Lui que les voyages passionnaient jadis, que la variété des sites charmait, Si Abderrahmane sentit que, depuis qu’il avait quitté Ténès, tout lui semblait morne et décoloré. Le voyage l’ennuyait et les lieux qui lui plaisaient auparavant lui parurent laids et sans grâce. « Hélas, pensa-t-il, ce ne sont pas les choses qui sont changées, mais bien mon âme en deuil. »

Le père de Si Abderrahmane mourut et les gens de Tlemcen obligèrent en quelque sorte Si Abderrahmane à occuper le poste du défunt, grand mouderrès.

Il fut entouré des honneurs dus à sa science et à sa vie dont la pureté approchait de la sainteté. Il avait pour épouse une femme jeune et charmante, il jouissait de l’opulence la plus large.

Et cependant, Si Abderrahmane demeurait sombre et soucieux. Sa pensée nostalgique habitait Ténès, auprès de Lalia.

Cependant, il eut le courage de demeurer cinq ans dans ses fonctions de mouderrès. Quand son jeune frère Si Ali l’eut égalé en science et en mérites de toutes sortes, Si Abderrahmane se désista en sa faveur de sa charge. Il répudia sa femme et partit.

Il retrouverait Lalia et l’épouserait…

Ainsi, Si Abderrahmane raisonnait comme un petit enfant, oubliant que l’homme ne jouit jamais deux fois du même bonheur.

Et à Ténès, où il était arrivé comme en une patrie, le cœur bondissant de joie, Si Abderrahmane ne trouva de Lalia qu’une petite tombe grise, sous l’ombre grêle d’un eucalyptus, dans la vallée.

Lalia était morte, après avoir attendu le taleb dans les larmes plus de deux années.

Alors, Si Abderrahmane se vit sur le bord de l’abîme sans bornes, qui est le néant de toutes choses.

Il comprit l’inanité de notre vouloir et la folie funeste de notre cœur avide qui nous fait chercher la plus impossible des choses : le recommencement des heures mortes.

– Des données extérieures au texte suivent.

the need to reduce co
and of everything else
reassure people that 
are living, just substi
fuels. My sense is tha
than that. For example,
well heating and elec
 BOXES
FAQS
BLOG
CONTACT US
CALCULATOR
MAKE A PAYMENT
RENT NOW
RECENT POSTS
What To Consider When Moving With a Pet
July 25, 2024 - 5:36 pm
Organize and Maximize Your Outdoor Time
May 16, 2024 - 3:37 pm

Si Abderrahmane quitta ses vêtements de soie de citadin et s’enveloppa de laine grossière. Il laissa pousser ses cheveux et s’en alla nu-pieds dans la montagne où, de ses mains inhabiles, il bâtit un gourbi. Il s’y retira, vivant désormais de la charité des croyants qui vénèrent les solitaires et les pauvres.

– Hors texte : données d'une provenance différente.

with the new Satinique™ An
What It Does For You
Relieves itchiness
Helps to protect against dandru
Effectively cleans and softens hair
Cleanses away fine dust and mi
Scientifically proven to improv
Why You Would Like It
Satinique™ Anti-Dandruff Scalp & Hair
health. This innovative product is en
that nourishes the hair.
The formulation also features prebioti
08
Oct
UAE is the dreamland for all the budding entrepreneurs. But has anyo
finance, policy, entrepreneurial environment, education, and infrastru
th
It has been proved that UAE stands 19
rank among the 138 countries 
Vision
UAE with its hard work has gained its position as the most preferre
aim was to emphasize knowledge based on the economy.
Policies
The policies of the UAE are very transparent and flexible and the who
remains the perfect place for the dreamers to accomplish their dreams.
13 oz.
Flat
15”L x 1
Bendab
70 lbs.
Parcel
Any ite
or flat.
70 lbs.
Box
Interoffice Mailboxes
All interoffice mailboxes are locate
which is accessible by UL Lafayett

Sa gloire maraboutique se répandit au loin. Il vivait dans la prière et la contemplation, si doux et si pacifique que les bêtes craintives des bois se couchaient à ses pieds, confiantes.

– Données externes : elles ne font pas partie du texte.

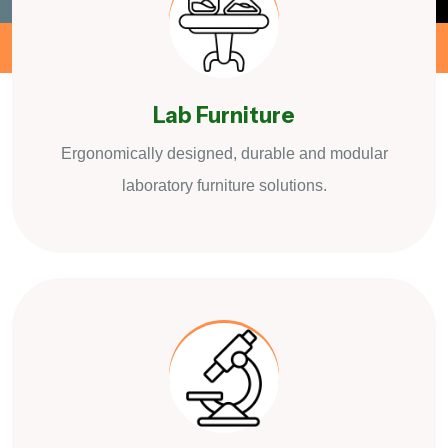
Lab Furniture
Ergonomically designed, durable and modular
laboratory furniture solutions.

Et cependant, l’anachorète revoyait, des yeux de la mémoire, Ténès baignée d’or pourpre et la silhouette auréolée de Lalia l’inoubliée, et l’ombre complice des figuiers du Sahel, et les nuits de lune sur les coteaux de Chârir, sur les lavandes d’argent et sur la mer, tout en bas, assoupie en son murmure éternel.